_O zadaniu_
Odszukaj w rekordach każdy wiersz, w którym występuje słowo „légales”, i przepisz te wiersze.

_Dane do wykorzystania_
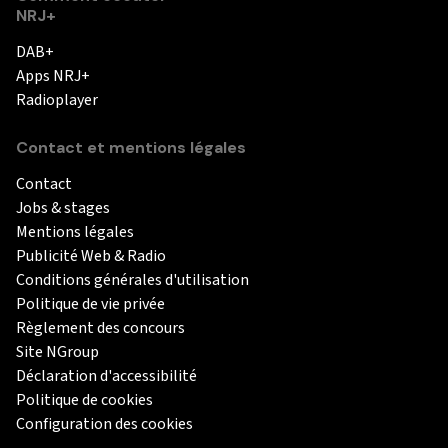
NRJ+
DAB+
Apps NRJ+
Radioplayer
Contact et mentions légales
Contact
Jobs & stages
Mentions légales
Publicité Web & Radio
Conditions générales d'utilisation
Politique de vie privée
Règlement des concours
Site NGroup
Déclaration d'accessibilité
Politique de cookies
Configuration des cookies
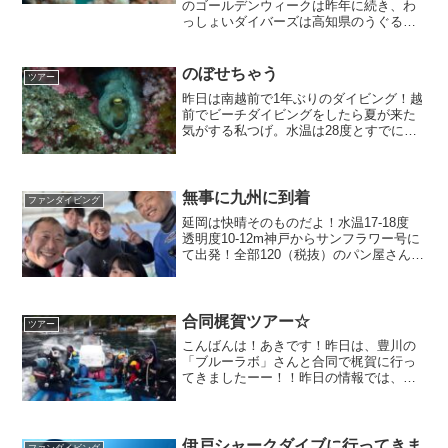
のゴールデンウィークは昨年に続き、わ
っしょいダイバーズは高知県のうぐる島
＆沖ノ島へダイビングツアーに行ってき
ました！どこにあるかと言うと・・・柏
島の沖合にある離島でございます♪鵜来
のぼせちゃう
ツアー
（うぐる）島と沖の島毎年...
昨日は南越前で1年ぶりのダイビング！越
前でビーチダイビングをしたら夏が来た
気がする私つげ。水温は28度とすでに熱
い！今年も水面33度ぐらいなっちゃうの
かな。フロントファスナー付けてて良か
ったと夏は思います(^^)はい！今回のダイ
ビングはご夫...
無事に九州に到着
ファンダイビング
延岡は快晴そのものだよ！水温17-18度
透明度10-12m神戸からサンフラワー号に
て出発！全部120（税抜）のパン屋さんも
フェリー降りてすぐにあって、思わず寄
ってみたよようやく着いた！長かったぁ^
^ 逆に神戸からのフェリー、お風呂もあ
っ...
合同梶賀ツアー☆
ツアー
こんばんは！あきです！昨日は、豊川の
「ブルーラボ」さんと合同で梶賀に行っ
てきましたーー！！昨日の情報では、ま
さかの透視度が3m……と思ったら？意外
に青くて見えてる！！8mは見えてました
♪♪今回出会ってきた海のお仲間は？？穴
にかくれんぼ！ふわ...
伊戸シャークダイブに行ってきま
ファンダイビング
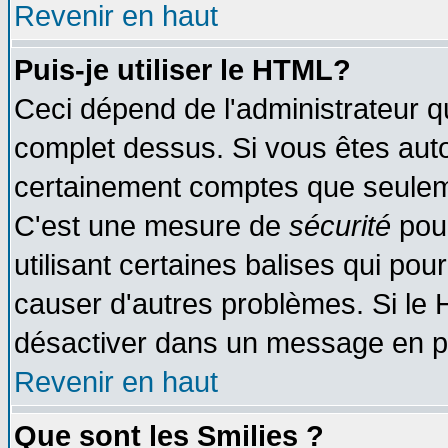
Revenir en haut
Puis-je utiliser le HTML?
Ceci dépend de l'administrateur qu
complet dessus. Si vous êtes autor
certainement comptes que seuleme
C'est une mesure de
sécurité
pour
utilisant certaines balises qui pou
causer d'autres problèmes. Si le 
désactiver dans un message en par
Revenir en haut
Que sont les Smilies ?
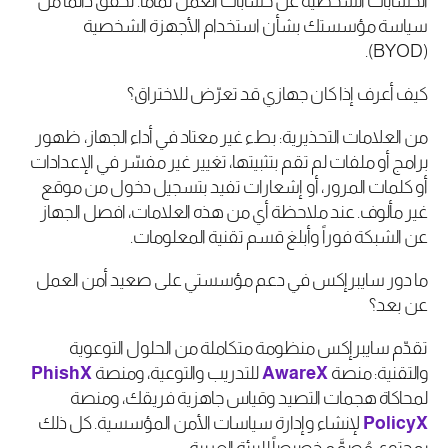
الحسابات الشخصية عن حسابات العمل تماماً. تحقق دائماً من
سياسة مؤسستك بشأن استخدام الأجهزة الشخصية
(BYOD).
كيف أعرف إذا كان جهازي قد تعرّض للاختراق؟
من العلامات التحذيرية: بطء غير معتاد في أداء الجهاز، ظهور
برامج أو ملفات لم تقم بتثبيتها، تغيير غير مفسّر في الإعدادات
أو كلمات المرور، أو إشعارات تفيد بتسجيل دخول من موقع
غير مألوف. عند ملاحظة أي من هذه العلامات، افصل الجهاز
عن الشبكة فوراً وأبلغ قسم تقنية المعلومات.
ما دور سايبرإكس في دعم مؤسستي على صعيد أمن العمل
عن بعد؟
تقدّم سايبرإكس منظومة متكاملة من الحلول التوعوية
والتقنية: منصة
AwareX
للتدريب والتوعية، ومنصة
PhishX
لمحاكاة هجمات التصيد وقياس جاهزية فريقك، ومنصة
PolicyX
لإنشاء وإدارة سياسات الأمن المؤسسية. كل ذلك
بمحتوى مُصمَّم خصيصاً للبيئة العربية.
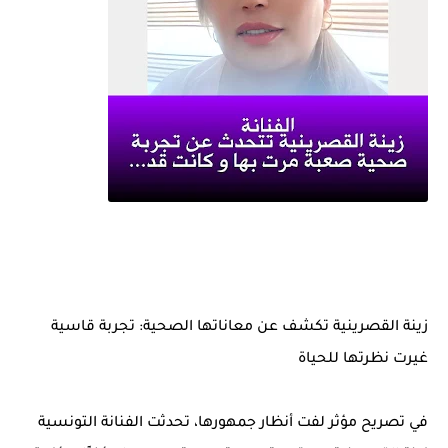
زينة القصرينية تكشف عن معاناتها الصحية: تجربة قاسية
غيرت نظرتها للحياة
في تصريح مؤثر لفت أنظار جمهورها، تحدثت الفنانة التونسية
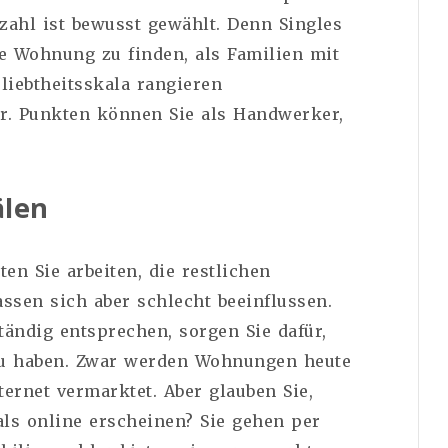
zahl ist bewusst gewählt. Denn Singles
ne Wohnung zu finden, als Familien mit
liebtheitsskala rangieren
er. Punkten können Sie als Handwerker,
.
älen
en Sie arbeiten, die restlichen
assen sich aber schlecht beeinflussen.
tändig entsprechen, sorgen Sie dafür,
 zu haben. Zwar werden Wohnungen heute
ternet vermarktet. Aber glauben Sie,
als online erscheinen? Sie gehen per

_Odpowiedź pisemna_
Contact et mentions légales
Mentions légales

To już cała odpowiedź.